MATERIAL FOR THE TASK Start Marker

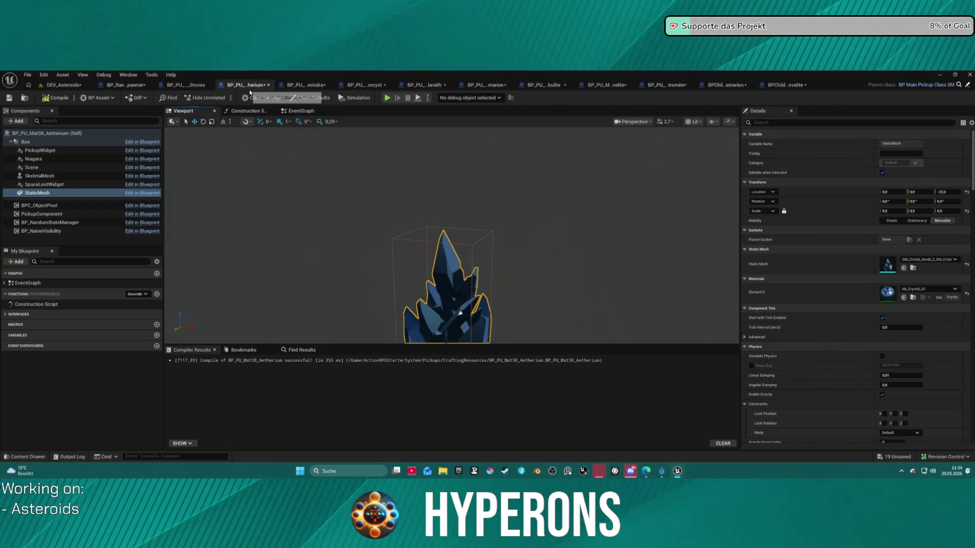
middle_click(219, 89)
left_click(184, 111)
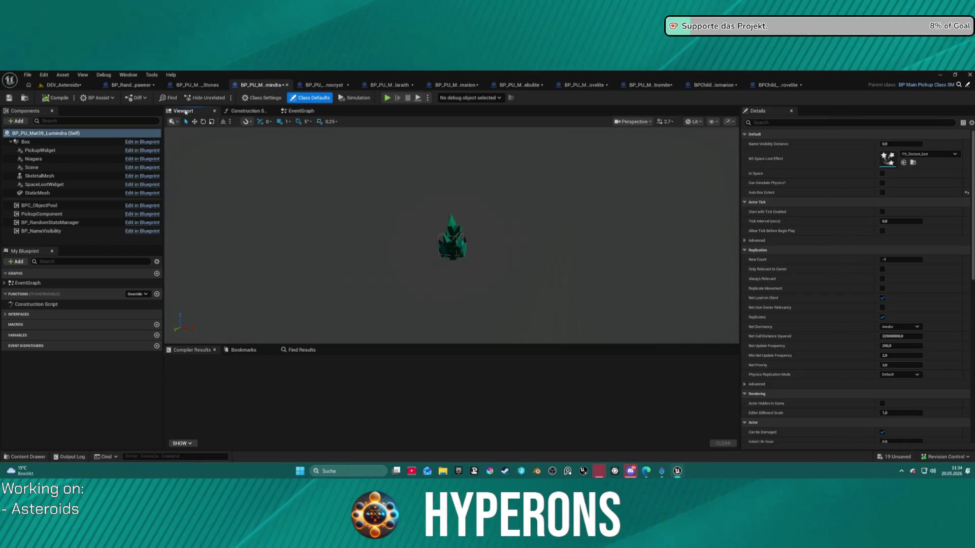
Set the Lumindra Box Extent to 20, 20, 30.
scroll(434, 248, "up", 3)
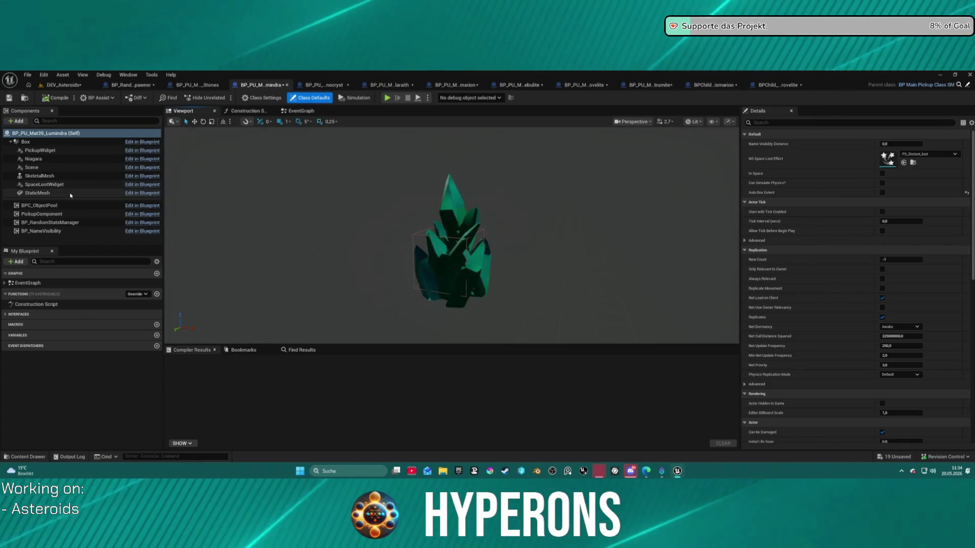
left_click(28, 142)
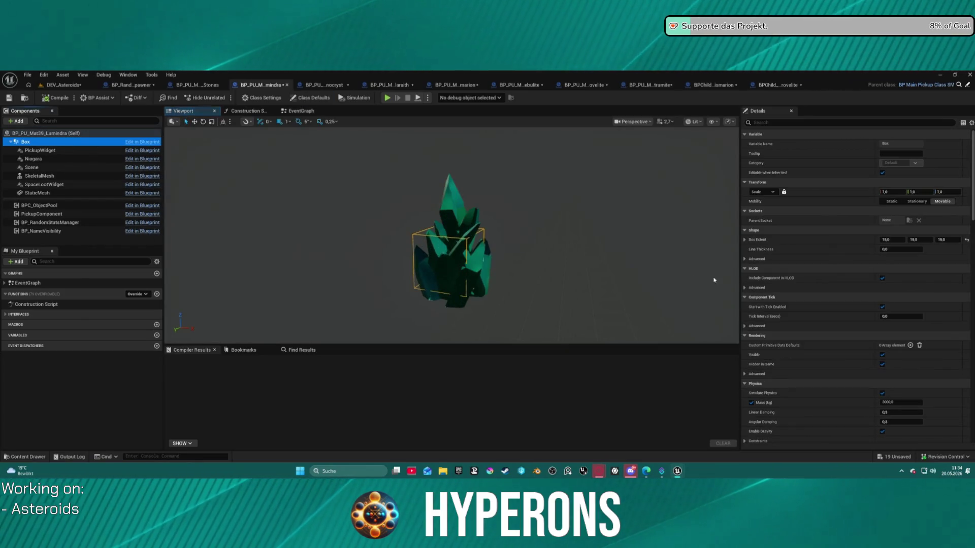
left_click(914, 239)
type("2")
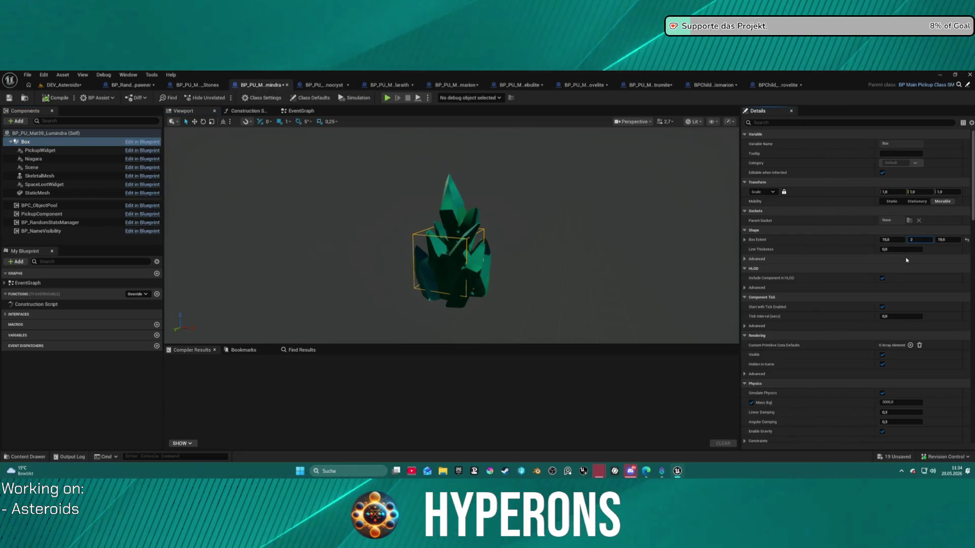
type("0")
key("Return")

MATERIAL FOR THE TASK End Marker

== WHAT THE EXERCISE ASKS ==
Reprint the whole listing verbatim except for the pictures.

== YOUR SOLUTION ==
middle_click(219, 89)
left_click(184, 111)
Set the Lumindra Box Extent to 20, 20, 30.
scroll(434, 248, "up", 3)
left_click(28, 142)
left_click(914, 239)
type("2")
type("0")
key("Return")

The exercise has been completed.